The largest bike path project currently under way in the city is the Midtown Greenway, which will cost approximately $9.5 million.

The second out of its three phases will be completed in the next month, said Peter Wagenius, senior policy aide in the mayor’s office.

The Midtown Greenway is a bike corridor that runs along 29th Street, previously a railroad line corridor. The bike path runs from the western edge of the city to Hiawatha Avenue. Once the entire line is complete, it will stretch to the Mississippi River.

The corridor was originally used as a railroad line and built as an underpath to area roads, Pflaum said.

Minneapolis Mayor R.T. Rybak said University students will benefit from these new paths.

“Because the University has so many commuters to campus, we want to see more of them arriving by bike,” he said. “We owe it to them to have a clear bike trail that connects them to

campus.”

Included in the projects in progress is the Loring Bikeway, which will connect Lyndale Avenue in Uptown to Loring Park and the downtown area.

The area is currently tough to ride through by bicycle, Wagenius said. The Loring Bikeway is scheduled to be done sometime next year, he said.

David Strom, president of The Taxpayers League of Minnesota, said he is a fan of physical fitness and making the city accessible to bikers, but the city is spending too much money.

Strom said most people bike for a recreation, rather than a mode of transportation.

“If you are diverting transportation resources into a recreational activity, that seems like a mistake,” he said,

Strom said a major problem is the unlimited spending on positive things for the city.

“Once you have a project that is a good cause, it loses scrutiny,” he said.

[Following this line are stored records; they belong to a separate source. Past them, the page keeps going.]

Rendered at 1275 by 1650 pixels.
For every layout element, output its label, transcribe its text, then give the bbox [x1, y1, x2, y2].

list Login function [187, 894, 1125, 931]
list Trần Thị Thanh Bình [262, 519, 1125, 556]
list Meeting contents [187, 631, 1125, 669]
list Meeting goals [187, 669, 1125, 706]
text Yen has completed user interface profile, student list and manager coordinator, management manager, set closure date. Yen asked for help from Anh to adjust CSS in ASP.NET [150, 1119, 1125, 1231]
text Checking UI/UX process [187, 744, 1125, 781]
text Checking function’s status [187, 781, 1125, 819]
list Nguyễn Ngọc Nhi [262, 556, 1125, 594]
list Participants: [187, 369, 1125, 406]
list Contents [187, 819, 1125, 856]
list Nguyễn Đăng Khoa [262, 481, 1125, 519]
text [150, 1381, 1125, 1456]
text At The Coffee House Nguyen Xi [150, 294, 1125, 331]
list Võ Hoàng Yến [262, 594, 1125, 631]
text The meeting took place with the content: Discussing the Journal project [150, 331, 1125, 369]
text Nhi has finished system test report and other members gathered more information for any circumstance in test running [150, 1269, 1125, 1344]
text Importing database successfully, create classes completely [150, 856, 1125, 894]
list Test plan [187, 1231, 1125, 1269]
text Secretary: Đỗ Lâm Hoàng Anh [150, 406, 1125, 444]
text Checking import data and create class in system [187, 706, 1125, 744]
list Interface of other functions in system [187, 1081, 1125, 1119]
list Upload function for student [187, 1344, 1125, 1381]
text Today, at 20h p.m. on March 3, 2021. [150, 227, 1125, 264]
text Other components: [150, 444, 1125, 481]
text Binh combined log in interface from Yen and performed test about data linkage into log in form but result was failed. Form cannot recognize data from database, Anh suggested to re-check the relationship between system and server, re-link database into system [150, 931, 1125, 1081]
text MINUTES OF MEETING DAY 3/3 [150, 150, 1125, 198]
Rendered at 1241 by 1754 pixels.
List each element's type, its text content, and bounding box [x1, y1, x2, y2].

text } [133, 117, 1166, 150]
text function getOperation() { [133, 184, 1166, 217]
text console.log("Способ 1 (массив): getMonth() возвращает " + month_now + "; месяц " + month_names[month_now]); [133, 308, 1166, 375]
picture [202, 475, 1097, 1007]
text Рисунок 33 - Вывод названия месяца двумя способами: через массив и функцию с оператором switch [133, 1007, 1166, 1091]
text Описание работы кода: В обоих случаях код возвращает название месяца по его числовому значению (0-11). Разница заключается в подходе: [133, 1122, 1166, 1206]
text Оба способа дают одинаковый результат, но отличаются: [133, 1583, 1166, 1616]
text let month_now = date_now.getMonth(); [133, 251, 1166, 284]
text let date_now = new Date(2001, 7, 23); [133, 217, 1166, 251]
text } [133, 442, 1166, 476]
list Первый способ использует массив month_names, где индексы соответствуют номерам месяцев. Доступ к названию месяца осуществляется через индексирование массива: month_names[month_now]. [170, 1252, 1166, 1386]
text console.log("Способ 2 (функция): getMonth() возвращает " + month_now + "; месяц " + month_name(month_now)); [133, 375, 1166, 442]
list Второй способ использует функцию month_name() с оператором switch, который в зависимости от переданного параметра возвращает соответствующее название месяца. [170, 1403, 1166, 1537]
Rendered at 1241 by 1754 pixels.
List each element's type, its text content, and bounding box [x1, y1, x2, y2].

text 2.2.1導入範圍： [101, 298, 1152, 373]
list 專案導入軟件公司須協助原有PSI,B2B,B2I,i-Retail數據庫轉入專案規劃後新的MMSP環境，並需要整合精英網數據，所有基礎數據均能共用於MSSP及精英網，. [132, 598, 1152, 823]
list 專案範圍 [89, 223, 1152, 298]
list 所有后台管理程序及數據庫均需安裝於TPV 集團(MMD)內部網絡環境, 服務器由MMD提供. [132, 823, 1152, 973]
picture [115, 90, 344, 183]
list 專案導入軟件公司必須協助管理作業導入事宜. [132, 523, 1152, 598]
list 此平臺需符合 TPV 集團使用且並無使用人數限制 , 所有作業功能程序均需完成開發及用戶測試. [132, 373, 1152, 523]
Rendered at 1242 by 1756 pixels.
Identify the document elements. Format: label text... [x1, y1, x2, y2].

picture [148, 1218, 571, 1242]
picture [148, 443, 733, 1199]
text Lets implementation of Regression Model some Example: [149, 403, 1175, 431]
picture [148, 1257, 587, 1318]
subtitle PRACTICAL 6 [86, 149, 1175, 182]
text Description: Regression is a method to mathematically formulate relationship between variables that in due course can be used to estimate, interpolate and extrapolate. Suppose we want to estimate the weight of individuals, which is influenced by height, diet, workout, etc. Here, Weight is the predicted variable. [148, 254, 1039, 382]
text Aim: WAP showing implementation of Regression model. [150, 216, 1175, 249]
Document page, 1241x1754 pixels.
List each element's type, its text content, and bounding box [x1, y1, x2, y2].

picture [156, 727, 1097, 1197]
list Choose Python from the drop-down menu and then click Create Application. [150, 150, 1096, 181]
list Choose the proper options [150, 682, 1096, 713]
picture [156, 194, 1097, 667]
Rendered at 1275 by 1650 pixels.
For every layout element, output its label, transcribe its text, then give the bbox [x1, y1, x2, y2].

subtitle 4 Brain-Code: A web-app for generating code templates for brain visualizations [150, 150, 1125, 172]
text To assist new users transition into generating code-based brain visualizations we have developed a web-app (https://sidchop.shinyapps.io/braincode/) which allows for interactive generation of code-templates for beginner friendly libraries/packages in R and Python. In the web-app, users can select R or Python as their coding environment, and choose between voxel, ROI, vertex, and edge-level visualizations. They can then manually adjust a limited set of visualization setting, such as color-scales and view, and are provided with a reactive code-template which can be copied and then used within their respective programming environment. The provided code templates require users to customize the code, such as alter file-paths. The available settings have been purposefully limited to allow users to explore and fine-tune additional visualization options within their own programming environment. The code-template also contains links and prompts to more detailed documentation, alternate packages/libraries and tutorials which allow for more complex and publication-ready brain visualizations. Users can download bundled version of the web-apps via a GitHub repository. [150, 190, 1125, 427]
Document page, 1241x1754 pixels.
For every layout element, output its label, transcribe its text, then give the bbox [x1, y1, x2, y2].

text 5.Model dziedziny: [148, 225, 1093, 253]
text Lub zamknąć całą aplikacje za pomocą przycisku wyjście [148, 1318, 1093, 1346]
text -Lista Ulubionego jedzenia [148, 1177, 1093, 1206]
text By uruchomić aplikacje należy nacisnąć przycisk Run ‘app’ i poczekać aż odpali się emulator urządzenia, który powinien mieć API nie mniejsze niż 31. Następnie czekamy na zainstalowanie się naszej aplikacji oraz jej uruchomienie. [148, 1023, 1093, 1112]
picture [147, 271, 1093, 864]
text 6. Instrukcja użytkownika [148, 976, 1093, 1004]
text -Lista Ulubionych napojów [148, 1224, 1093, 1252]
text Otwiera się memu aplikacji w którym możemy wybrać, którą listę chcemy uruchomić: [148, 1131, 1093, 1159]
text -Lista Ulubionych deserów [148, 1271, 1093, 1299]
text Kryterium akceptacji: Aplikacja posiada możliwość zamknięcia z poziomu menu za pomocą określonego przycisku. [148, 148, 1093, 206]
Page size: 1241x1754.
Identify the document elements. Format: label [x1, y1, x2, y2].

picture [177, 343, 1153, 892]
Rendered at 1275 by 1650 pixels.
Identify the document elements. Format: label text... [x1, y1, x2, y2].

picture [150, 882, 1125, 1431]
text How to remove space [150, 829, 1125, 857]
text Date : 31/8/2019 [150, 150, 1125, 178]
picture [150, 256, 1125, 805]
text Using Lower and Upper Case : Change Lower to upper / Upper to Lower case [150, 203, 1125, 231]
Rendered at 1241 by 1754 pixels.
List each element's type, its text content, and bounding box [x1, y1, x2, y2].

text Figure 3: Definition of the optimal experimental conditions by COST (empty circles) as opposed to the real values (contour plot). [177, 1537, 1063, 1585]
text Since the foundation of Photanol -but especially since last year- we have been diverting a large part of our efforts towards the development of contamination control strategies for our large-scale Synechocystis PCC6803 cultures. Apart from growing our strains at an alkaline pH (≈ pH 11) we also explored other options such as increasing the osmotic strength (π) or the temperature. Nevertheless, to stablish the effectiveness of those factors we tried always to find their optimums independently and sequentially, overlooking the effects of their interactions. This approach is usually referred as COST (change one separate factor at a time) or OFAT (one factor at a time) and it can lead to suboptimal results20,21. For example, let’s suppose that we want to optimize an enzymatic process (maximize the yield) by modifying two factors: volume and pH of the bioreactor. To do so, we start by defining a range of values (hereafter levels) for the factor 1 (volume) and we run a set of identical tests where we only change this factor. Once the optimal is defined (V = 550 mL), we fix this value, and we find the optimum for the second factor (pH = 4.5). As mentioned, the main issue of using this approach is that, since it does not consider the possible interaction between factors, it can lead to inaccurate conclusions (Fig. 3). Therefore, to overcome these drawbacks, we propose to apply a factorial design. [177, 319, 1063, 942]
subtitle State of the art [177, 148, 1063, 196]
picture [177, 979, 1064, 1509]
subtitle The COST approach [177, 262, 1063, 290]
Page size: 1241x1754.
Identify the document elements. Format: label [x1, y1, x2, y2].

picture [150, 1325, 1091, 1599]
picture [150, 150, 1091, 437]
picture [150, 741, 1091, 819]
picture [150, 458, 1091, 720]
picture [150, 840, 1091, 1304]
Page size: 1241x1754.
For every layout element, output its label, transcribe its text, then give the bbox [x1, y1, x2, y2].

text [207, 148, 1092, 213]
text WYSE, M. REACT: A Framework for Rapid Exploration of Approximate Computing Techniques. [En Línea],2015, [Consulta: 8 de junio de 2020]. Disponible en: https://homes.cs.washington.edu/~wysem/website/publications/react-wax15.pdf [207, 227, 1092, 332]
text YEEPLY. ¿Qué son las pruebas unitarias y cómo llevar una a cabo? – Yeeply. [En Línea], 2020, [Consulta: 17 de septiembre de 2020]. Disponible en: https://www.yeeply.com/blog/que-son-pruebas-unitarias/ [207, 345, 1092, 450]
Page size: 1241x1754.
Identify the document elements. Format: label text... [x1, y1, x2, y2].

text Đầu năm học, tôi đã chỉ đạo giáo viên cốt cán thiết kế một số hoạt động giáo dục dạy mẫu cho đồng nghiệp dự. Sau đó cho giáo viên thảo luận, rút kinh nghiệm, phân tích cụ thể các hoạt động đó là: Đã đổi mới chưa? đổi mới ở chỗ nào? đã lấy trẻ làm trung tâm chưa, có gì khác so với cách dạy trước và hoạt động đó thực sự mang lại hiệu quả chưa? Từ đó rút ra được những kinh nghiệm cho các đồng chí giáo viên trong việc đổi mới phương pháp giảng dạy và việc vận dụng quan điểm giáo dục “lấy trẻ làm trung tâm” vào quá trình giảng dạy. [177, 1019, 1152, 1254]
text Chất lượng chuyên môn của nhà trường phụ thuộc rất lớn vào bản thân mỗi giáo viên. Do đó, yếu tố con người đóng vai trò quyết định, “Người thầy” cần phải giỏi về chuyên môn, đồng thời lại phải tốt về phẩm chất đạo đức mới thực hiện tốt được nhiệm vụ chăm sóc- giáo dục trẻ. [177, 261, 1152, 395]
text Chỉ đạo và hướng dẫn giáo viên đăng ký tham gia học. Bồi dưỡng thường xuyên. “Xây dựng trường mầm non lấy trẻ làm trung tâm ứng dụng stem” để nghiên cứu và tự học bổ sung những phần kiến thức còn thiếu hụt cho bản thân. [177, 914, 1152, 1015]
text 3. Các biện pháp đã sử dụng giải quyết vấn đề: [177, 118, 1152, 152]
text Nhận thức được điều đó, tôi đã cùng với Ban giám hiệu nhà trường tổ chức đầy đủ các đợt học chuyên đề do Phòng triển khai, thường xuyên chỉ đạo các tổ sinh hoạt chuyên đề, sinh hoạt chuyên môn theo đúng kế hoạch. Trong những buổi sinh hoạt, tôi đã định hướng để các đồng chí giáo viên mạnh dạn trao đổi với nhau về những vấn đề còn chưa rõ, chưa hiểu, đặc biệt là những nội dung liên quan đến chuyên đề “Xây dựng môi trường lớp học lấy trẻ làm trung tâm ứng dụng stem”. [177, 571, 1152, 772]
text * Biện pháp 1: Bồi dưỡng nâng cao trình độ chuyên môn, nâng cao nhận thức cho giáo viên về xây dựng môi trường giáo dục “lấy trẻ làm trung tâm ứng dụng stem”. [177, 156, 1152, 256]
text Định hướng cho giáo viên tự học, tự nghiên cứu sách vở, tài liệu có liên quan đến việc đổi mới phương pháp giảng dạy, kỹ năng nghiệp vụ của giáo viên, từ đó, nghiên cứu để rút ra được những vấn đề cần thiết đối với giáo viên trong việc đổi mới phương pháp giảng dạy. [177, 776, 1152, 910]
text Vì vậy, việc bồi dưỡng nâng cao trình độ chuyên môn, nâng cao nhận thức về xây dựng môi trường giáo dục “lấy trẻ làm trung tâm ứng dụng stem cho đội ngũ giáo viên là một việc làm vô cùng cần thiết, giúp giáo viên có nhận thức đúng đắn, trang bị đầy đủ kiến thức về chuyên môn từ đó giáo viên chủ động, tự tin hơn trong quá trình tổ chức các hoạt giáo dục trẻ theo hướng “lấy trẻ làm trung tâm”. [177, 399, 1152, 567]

Though the University campus is biker-friendly, Rybak said, the University area had been ignored when it came to proposed bike paths.

“Connecting the University and northeast Minneapolis to the rest of the system was a very high priority of mine,” he said.

A proposed bike path for the University area will be built next year. The project will cost approximately $800,000 to construct, and it will connect the Dinkytown bikeway connection to the existing transitway, through the rail corridor, Pflaum said.

Eighty percent of the project’s funds are federally funded, with the University and Minneapolis splitting the rest, said Steve Sanders, executive assistant of Parking and Transportation Services at the University.

Sanders said the projects around the city will benefit students who commute to campus.

“I think this is going to be a huge benefit for the University,” Rybak said. “It will also have a significant benefit for the quality of life around the University.”

On the campus, Sanders said, any major changes to accommodate bikers will be hard to do.

“Part of the problem is that we are stuck with the infrastructure we have as far as widening streets and that sort of thing,” he said. “It’s kind of hard in these built-up parts of cities to try and fit things in where you can.”

Sanders said students and residents are concerned about bike safety on Washington Avenue Southeast because there is too much traffic and not enough room.

He said turning Washington Avenue Southeast into one lane in each direction has been discussed, with a turn lane in the middle. There would then be enough room for bike lanes as well, he said.

Beyond the U of M Bicycle and Pedestrian Trail, Sanders said, he will be looking for good projects that would make biking around the city easier.

“We work closely with the city to identify potential projects that will benefit students,” he said. “If we find them we definitely pursue them and try to get funding for them.”

The cities might have the right idea about the bike trails, but their priorities are wrong, Strom said.

“There has developed a competition among cities to be the most biker-friendly,” he said. “At the end of the day, it ought to be done for the safety and the convenience of the citizens, not as a showpiece for people in government.”